Nothing in the records may change. Print them all again.

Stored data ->

== Segment start ==

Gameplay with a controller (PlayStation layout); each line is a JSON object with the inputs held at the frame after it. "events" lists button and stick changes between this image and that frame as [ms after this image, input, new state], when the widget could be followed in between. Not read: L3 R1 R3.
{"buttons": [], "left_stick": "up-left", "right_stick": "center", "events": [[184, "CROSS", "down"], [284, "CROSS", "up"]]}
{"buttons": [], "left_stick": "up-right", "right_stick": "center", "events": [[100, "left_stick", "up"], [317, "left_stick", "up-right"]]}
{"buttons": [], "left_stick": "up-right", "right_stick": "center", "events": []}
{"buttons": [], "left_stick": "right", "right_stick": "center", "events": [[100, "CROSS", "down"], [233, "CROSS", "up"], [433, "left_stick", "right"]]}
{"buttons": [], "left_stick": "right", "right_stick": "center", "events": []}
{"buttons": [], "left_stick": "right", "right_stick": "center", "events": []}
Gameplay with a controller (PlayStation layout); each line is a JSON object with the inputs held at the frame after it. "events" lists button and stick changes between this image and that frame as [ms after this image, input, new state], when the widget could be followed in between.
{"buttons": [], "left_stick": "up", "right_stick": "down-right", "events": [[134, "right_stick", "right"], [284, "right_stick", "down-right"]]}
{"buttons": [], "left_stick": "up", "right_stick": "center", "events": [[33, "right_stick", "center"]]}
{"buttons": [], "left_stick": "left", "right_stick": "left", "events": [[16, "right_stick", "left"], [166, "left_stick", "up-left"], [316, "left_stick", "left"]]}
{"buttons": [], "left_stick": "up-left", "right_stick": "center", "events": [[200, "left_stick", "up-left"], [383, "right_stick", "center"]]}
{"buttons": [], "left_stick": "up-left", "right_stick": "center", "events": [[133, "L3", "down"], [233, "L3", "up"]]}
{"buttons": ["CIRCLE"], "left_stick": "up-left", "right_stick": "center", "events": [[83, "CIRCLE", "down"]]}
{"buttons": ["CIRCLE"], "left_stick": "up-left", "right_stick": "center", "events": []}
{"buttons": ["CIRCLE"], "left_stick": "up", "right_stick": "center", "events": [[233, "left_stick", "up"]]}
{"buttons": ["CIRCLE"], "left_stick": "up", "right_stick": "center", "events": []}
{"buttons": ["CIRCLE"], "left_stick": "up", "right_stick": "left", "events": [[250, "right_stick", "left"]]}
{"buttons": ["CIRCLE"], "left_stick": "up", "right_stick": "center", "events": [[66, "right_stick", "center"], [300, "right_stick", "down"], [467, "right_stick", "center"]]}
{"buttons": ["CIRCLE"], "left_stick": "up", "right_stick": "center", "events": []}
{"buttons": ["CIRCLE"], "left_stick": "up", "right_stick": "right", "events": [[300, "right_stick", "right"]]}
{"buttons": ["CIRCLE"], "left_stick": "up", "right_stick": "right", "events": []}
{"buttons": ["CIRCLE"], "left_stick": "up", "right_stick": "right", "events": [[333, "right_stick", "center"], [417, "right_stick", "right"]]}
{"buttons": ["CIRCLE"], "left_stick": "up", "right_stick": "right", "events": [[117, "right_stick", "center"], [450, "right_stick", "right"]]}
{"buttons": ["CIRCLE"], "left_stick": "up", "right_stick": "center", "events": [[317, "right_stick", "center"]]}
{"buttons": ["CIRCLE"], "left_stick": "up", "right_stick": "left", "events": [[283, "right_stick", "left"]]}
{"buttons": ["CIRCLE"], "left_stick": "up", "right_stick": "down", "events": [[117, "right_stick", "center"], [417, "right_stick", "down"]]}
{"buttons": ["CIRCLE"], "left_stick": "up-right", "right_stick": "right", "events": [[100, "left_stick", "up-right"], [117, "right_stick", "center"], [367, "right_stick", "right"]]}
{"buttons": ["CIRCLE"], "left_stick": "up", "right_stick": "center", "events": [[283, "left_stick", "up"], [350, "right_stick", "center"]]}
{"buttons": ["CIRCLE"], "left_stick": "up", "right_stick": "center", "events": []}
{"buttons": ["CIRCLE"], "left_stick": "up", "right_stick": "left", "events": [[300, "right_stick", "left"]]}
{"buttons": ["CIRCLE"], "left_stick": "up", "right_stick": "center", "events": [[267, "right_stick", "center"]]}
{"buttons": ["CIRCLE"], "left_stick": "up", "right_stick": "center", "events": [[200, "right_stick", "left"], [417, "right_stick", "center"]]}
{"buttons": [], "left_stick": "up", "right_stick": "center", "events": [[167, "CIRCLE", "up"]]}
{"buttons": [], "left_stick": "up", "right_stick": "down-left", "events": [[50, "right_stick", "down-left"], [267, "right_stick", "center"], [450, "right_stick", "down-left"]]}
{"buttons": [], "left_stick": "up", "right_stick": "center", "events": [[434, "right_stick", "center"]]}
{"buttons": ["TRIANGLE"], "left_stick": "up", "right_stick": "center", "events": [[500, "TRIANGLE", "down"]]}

== Segment end ==

RESULT FOR THIS TASK ->
Gameplay with a controller (PlayStation layout); each line is a JSON object with the inputs held at the frame after it. "events" lists button and stick changes between this image and that frame as [ms after this image, input, new state], when the widget could be followed in between. Not read: L3 R1 R3.
{"buttons": [], "left_stick": "up-left", "right_stick": "center", "events": [[184, "CROSS", "down"], [284, "CROSS", "up"]]}
{"buttons": [], "left_stick": "up-right", "right_stick": "center", "events": [[100, "left_stick", "up"], [317, "left_stick", "up-right"]]}
{"buttons": [], "left_stick": "up-right", "right_stick": "center", "events": []}
{"buttons": [], "left_stick": "right", "right_stick": "center", "events": [[100, "CROSS", "down"], [233, "CROSS", "up"], [433, "left_stick", "right"]]}
{"buttons": [], "left_stick": "right", "right_stick": "center", "events": []}
{"buttons": [], "left_stick": "right", "right_stick": "center", "events": []}
Gameplay with a controller (PlayStation layout); each line is a JSON object with the inputs held at the frame after it. "events" lists button and stick changes between this image and that frame as [ms after this image, input, new state], when the widget could be followed in between.
{"buttons": [], "left_stick": "up", "right_stick": "down-right", "events": [[134, "right_stick", "right"], [284, "right_stick", "down-right"]]}
{"buttons": [], "left_stick": "up", "right_stick": "center", "events": [[33, "right_stick", "center"]]}
{"buttons": [], "left_stick": "left", "right_stick": "left", "events": [[16, "right_stick", "left"], [166, "left_stick", "up-left"], [316, "left_stick", "left"]]}
{"buttons": [], "left_stick": "up-left", "right_stick": "center", "events": [[200, "left_stick", "up-left"], [383, "right_stick", "center"]]}
{"buttons": [], "left_stick": "up-left", "right_stick": "center", "events": [[133, "L3", "down"], [233, "L3", "up"]]}
{"buttons": ["CIRCLE"], "left_stick": "up-left", "right_stick": "center", "events": [[83, "CIRCLE", "down"]]}
{"buttons": ["CIRCLE"], "left_stick": "up-left", "right_stick": "center", "events": []}
{"buttons": ["CIRCLE"], "left_stick": "up", "right_stick": "center", "events": [[233, "left_stick", "up"]]}
{"buttons": ["CIRCLE"], "left_stick": "up", "right_stick": "center", "events": []}
{"buttons": ["CIRCLE"], "left_stick": "up", "right_stick": "left", "events": [[250, "right_stick", "left"]]}
{"buttons": ["CIRCLE"], "left_stick": "up", "right_stick": "center", "events": [[66, "right_stick", "center"], [300, "right_stick", "down"], [467, "right_stick", "center"]]}
{"buttons": ["CIRCLE"], "left_stick": "up", "right_stick": "center", "events": []}
{"buttons": ["CIRCLE"], "left_stick": "up", "right_stick": "right", "events": [[300, "right_stick", "right"]]}
{"buttons": ["CIRCLE"], "left_stick": "up", "right_stick": "right", "events": []}
{"buttons": ["CIRCLE"], "left_stick": "up", "right_stick": "right", "events": [[333, "right_stick", "center"], [417, "right_stick", "right"]]}
{"buttons": ["CIRCLE"], "left_stick": "up", "right_stick": "right", "events": [[117, "right_stick", "center"], [450, "right_stick", "right"]]}
{"buttons": ["CIRCLE"], "left_stick": "up", "right_stick": "center", "events": [[317, "right_stick", "center"]]}
{"buttons": ["CIRCLE"], "left_stick": "up", "right_stick": "left", "events": [[283, "right_stick", "left"]]}
{"buttons": ["CIRCLE"], "left_stick": "up", "right_stick": "down", "events": [[117, "right_stick", "center"], [417, "right_stick", "down"]]}
{"buttons": ["CIRCLE"], "left_stick": "up-right", "right_stick": "right", "events": [[100, "left_stick", "up-right"], [117, "right_stick", "center"], [367, "right_stick", "right"]]}
{"buttons": ["CIRCLE"], "left_stick": "up", "right_stick": "center", "events": [[283, "left_stick", "up"], [350, "right_stick", "center"]]}
{"buttons": ["CIRCLE"], "left_stick": "up", "right_stick": "center", "events": []}
{"buttons": ["CIRCLE"], "left_stick": "up", "right_stick": "left", "events": [[300, "right_stick", "left"]]}
{"buttons": ["CIRCLE"], "left_stick": "up", "right_stick": "center", "events": [[267, "right_stick", "center"]]}
{"buttons": ["CIRCLE"], "left_stick": "up", "right_stick": "center", "events": [[200, "right_stick", "left"], [417, "right_stick", "center"]]}
{"buttons": [], "left_stick": "up", "right_stick": "center", "events": [[167, "CIRCLE", "up"]]}
{"buttons": [], "left_stick": "up", "right_stick": "down-left", "events": [[50, "right_stick", "down-left"], [267, "right_stick", "center"], [450, "right_stick", "down-left"]]}
{"buttons": [], "left_stick": "up", "right_stick": "center", "events": [[434, "right_stick", "center"]]}
{"buttons": ["TRIANGLE"], "left_stick": "up", "right_stick": "center", "events": [[500, "TRIANGLE", "down"]]}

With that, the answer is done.